Biomax partnered with academic and industrial partners in the CANCERMOTISYS project, an international collaboration targeting stomach cancer therapies from 2009 to 2012. Supported by the Austrian Federal Ministry of Science and Research (BMWF) and the German Federal Ministry of Education and Research (BMBF), the CANCERMOTISYS project used an interdisciplinary approach to find biomarkers for patient groups responsive to targeted gastric cancer therapies. In particular, the project was able to identify potential response predictors for therapy with the drug cetuximab in gastric cancer cell lines and has provided valuable knowledge base for the current SYS-Stomach project.
Gastric cancer is estimated to be the fourth most common cancer and second leading cause of death from cancer worldwide. Treatment options for gastric cancer patients include surgery, chemotherapy and radiation therapy. Although there have been considerable improvements recently, therapy options are still limited and treatment at advanced stages requires new therapies to be developed.

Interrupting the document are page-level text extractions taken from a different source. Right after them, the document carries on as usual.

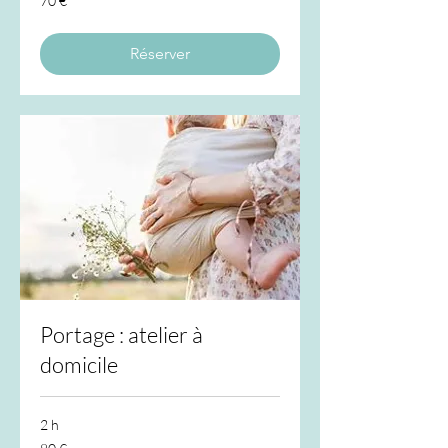
70 €
euros
Réserver
Portage : atelier à
domicile
2 h
80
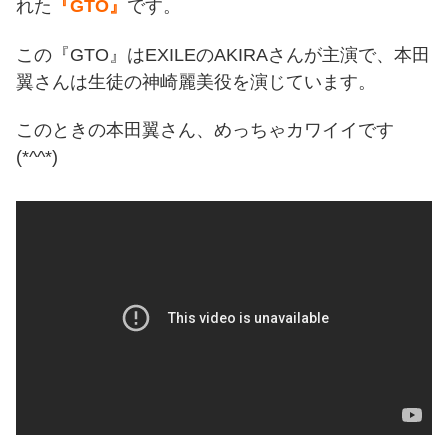
れた
『GTO』
です。
この『GTO』はEXILEのAKIRAさんが主演で、本田
翼さんは生徒の神崎麗美役を演じています。
このときの本田翼さん、めっちゃカワイイです
(*^^*)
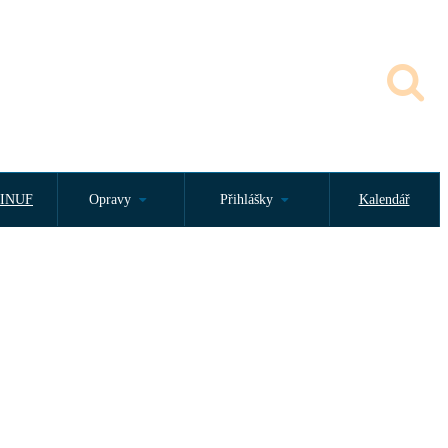
INUF
Opravy
Přihlášky
Kalendář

The epidermal growth factor receptor (EGFR) is an ideal therapeutic target. It is an overexpressed protein in tumor cells of the gastric carcinoma. Treatments with different therapeutic antibodies provide strategies for the inhibition of EGFR. An important goal of the CANCERMOTISYS project is to find efficient biomarkers to identify patient groups that are responsive to this kind of therapy. In particular, the medical aim is to identify such biomarkers for therapy with the drug cetuximab in gastric cancer cell lines and thus improve patient outcomes with more targeted personalized medicine.
Biomax used the BioXM™ Knowledge Management Environment for the project’s data and knowledge management and the Viscovery® Data Mining Suite to perform explorative data mining within the project. The BioXM knowledge platform allowed the project to integrate gene expression analysis data, computational procedures, biological experiment data and image data to investigate the regulation of tumor cell motility for gastric cancer cell lines at cellular, sub-cellular and molecular levels. In contrast to similar projects which rely on omics data only, the CANCERMOTISYS project assessed cellular motility and invasiveness phenotypes and used them to generate biomarkers and computational models, respectively.
Specifically, the project studied the roles of the epidermal growth factor receptor (EGFR), EGFR signaling pathways and other related pathways, and a monoclonal antibody against EGFR, cetuximab. The BioXM platform allowed CANCERMOTISYS researchers to save the experimental data and results, analysis workflows and gastric-cancer-specific signaling pathways into a valuable semantic network.
This knowledge base of the insight gained in the CANCERMOTISYS project continues to be valuable in gastric cancer research today. Based on the success of the CANCERMOTISYS project, the BMBF now funds the SYS-Stomach project to continue delving deeper into the data to find further biomarkers for patient response to cetruximab and other targeted gastric cancer therapies, including trastuzumab.